Bellman Ford Algorithm


Hello people…! In this post I will talk about another single source shortest path algorithm, the Bellman Ford Algorithm. Unlike Dijkstra’s Algorithm, which works only for a graph positive edge weights, the Bellman Ford Algorithm will give the shortest path from a given vertex for a graph with negative edge weights also. Due to this, the Bellman Ford Algorithm is more versatile, but, it’s speciality comes at a cost. The runtime complexity of Bellman Ford Algorithm is O(|V||E|), which is substantially more than that of Dijkstra’s Algorithm. Sometimes this algorithm is called Bellman Ford Moore Algorithm, as the same algorithm was published by another researcher.

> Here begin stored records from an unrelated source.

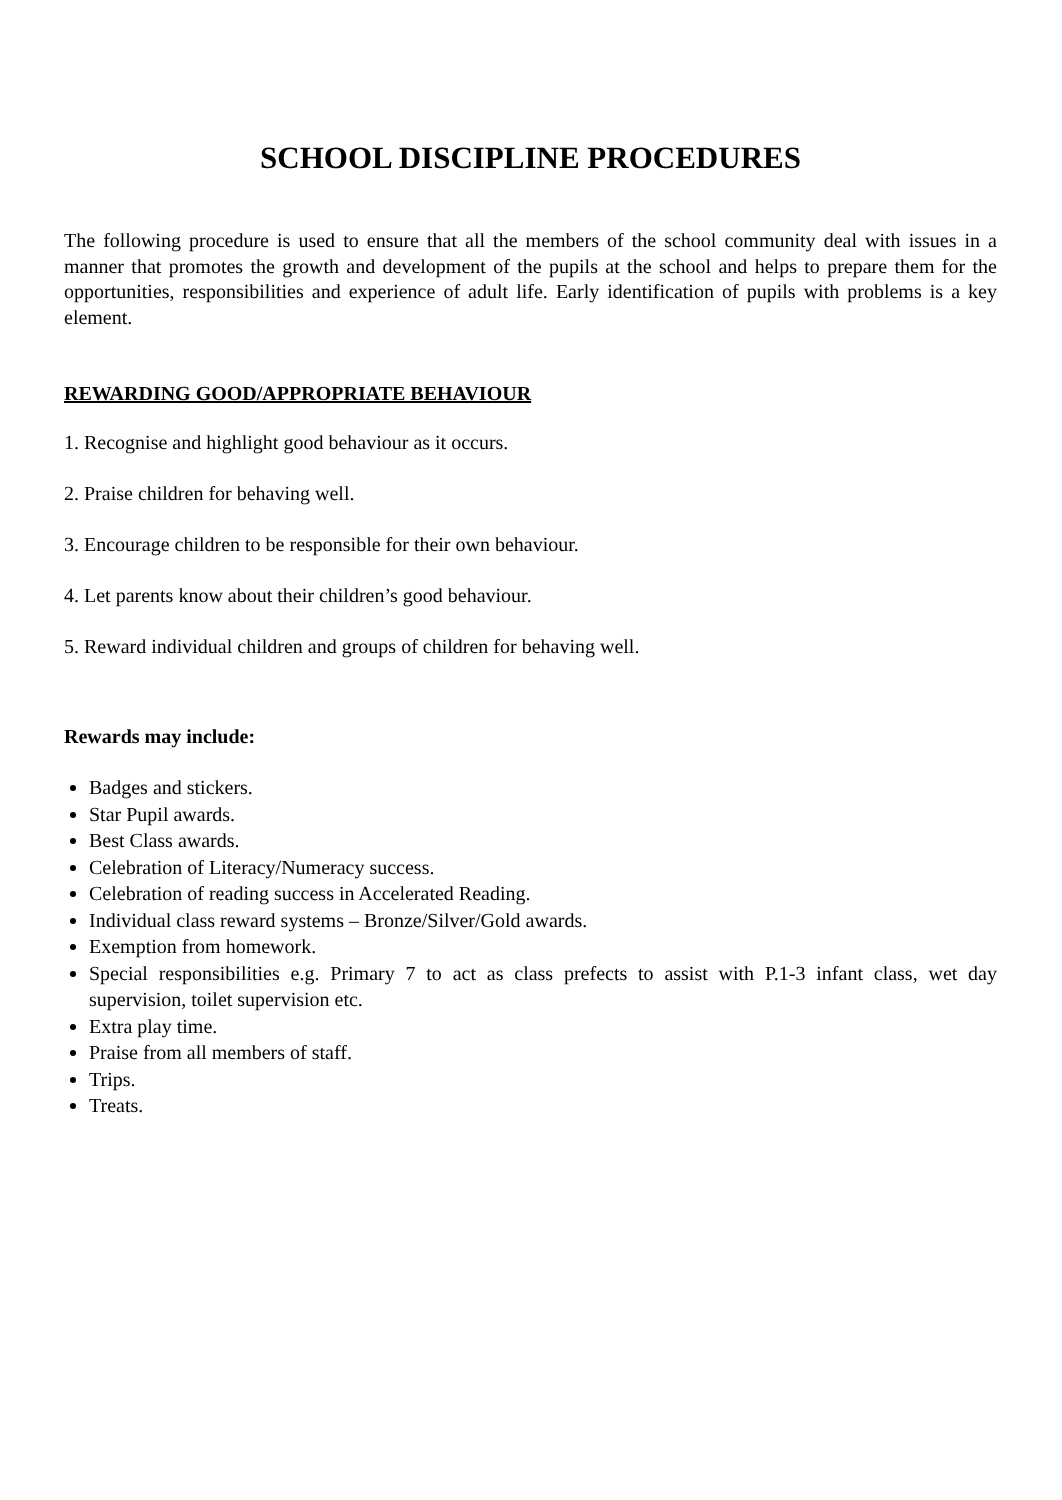SCHOOL DISCIPLINE PROCEDURES
The following procedure is used to ensure that all the members of the school community deal with issues in a manner that promotes the growth and development of the pupils at the school and helps to prepare them for the opportunities, responsibilities and experience of adult life. Early identification of pupils with problems is a key element.
REWARDING GOOD/APPROPRIATE BEHAVIOUR
1. Recognise and highlight good behaviour as it occurs.
2. Praise children for behaving well.
3. Encourage children to be responsible for their own behaviour.
4. Let parents know about their children’s good behaviour.
5. Reward individual children and groups of children for behaving well.
Rewards may include:
Badges and stickers.
Star Pupil awards.
Best Class awards.
Celebration of Literacy/Numeracy success.
Celebration of reading success in Accelerated Reading.
Individual class reward systems – Bronze/Silver/Gold awards.
Exemption from homework.
Special responsibilities e.g. Primary 7 to act as class prefects to assist with P.1-3 infant class, wet day supervision, toilet supervision etc.
Extra play time.
Praise from all members of staff.
Trips.
Treats.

Before we get started, there are a couple of things that we must understand. Firstly, why does Dijkstra’s Algorithm fail for negative edge weights and second, the concept of Negative Cycles.

Why does Dijkstra fail?

Consider, the graph below,

bellman1

The Dijkstra’s Algorithm is based on the principle that, if S → V1 → … → Vk is the shortest path from S → Vk then D(S, Vi) ≤ D(S, Vj). But in the above given graph, clearly that principle is violated. In the above graph, the shortest path from V1 to V3 is of length 3 units but the shortest path to V4 is of length 1 unit which means that V4 is actually closer to V1 than V3, which is contradicting Dijkstra’s principle.

Negative Cycles

A Negative Cycle is a path V1 → V 2 → V3 → … Vk → V1 where the total sum of the edge weights in the path is negative. Consider the graph below –

bellman2

The path B → C → D is a negative cycle as the path’s total weight would be -2. So, the distance from A → B is 2, but if we circle the cycle once, we would get the distance as 0, if we circle once more, we would get -2. Like this we could keep on circling as much as we want to reduce the shortest distance. Hence the shortest distance to the vertex B, E becomes indeterminate.

So, we want Bellman Ford Algorithm to solve these two issues. We want it to compute the shortest path even for a graph with negative edges and negative cycles. The Bellman Ford will accurately compute the shortest path for a graph with negative edges but the algorithm fails for a graph with negative cycles. But, the algorithm can tell you if a negative cycle exists or not. If it exists the solution it puts up is incorrect, otherwise, the solution given by Bellman Ford Algorithm is perfect. This sounds fine because logically there will be no shortest paths for a graph with negative cycles.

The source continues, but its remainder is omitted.